Improving Modeling Performance

  • Generally speaking, the more computational time you are willing to spend on ML, the better the results. Doing the opposite of the above tips for reducing runtime, will likely improve performance.

  • In certain situations, setting feature_selection to ‘False’, and relying on the ML algorithms alone to identify relevant features will yield better performance. However, this may only be computationally practical when the total number of features in an original dataset is smaller (e.g. under 2000).

  • Note that eLCS, XCS, and ExSTraCS are newer algorithm implementations developed by our research group. As such, their algorithm performance may not yet be optimized in contrast to the other well established and widely utilized options. These learning classifier system (LCS) algorithms are unique however, in their ability to model very complex associations in data, while offering a largely interpretable model made up of simple, human readable IF:THEN rules. They have also been demonstrated to be able to tackle both complex feature interactions as well as heterogeneous patterns of association (i.e. different features are predictive in different subsets of the training data).

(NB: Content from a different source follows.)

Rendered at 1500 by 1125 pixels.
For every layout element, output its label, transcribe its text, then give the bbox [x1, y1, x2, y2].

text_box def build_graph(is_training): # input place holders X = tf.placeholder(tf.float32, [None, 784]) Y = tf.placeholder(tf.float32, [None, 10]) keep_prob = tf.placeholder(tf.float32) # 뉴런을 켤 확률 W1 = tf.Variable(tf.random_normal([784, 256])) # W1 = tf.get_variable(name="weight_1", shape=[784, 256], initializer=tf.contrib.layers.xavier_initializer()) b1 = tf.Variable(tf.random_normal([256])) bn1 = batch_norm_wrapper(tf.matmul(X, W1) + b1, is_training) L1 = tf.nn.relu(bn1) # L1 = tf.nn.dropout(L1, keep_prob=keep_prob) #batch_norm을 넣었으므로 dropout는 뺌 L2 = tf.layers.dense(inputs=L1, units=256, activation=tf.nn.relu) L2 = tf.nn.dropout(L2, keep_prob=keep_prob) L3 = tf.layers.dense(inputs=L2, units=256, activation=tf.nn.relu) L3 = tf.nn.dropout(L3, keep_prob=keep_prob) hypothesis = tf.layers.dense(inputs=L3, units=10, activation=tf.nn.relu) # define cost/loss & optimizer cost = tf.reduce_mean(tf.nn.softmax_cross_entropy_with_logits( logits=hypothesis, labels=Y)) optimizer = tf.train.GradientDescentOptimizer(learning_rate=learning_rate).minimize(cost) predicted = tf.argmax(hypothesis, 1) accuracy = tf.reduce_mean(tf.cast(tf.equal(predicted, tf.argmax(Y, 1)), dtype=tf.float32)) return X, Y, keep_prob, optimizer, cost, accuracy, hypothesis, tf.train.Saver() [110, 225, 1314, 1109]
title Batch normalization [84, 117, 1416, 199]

  • In problems with no noise (i.e. datasets where it is possible to achieve 100% testing accuracy), LCS algorithms (i.e. eLCS, XCS, and ExSTraCS) perform better when nu is set larger than 1 (i.e. 5 or 10 recommended). This applies significantly more pressure for individual rules to achieve perfect accuracy. In noisy problems this may lead to significant overfitting.

Other Guidelines

  • SVM and ANN modeling should only be applied when data scaling is applied by the pipeline.

  • Logistic Regression’ baseline model feature importance estimation is determined by the exponential of the feature’s coefficient. This should only be used if data scaling is applied by the pipeline. Otherwise use_uniform_FI should be True.

  • While the STREAMLINE includes impute_data as an option that can be turned off in DataPreprocessing, most algorithm implementations (all those standard in scikit-learn) cannot handle missing data values with the exception of eLCS, XCS, and ExSTraCS. In general, STREAMLINE is expected to fail with an errors if run on data with missing values, while impute_data is set to ‘False’.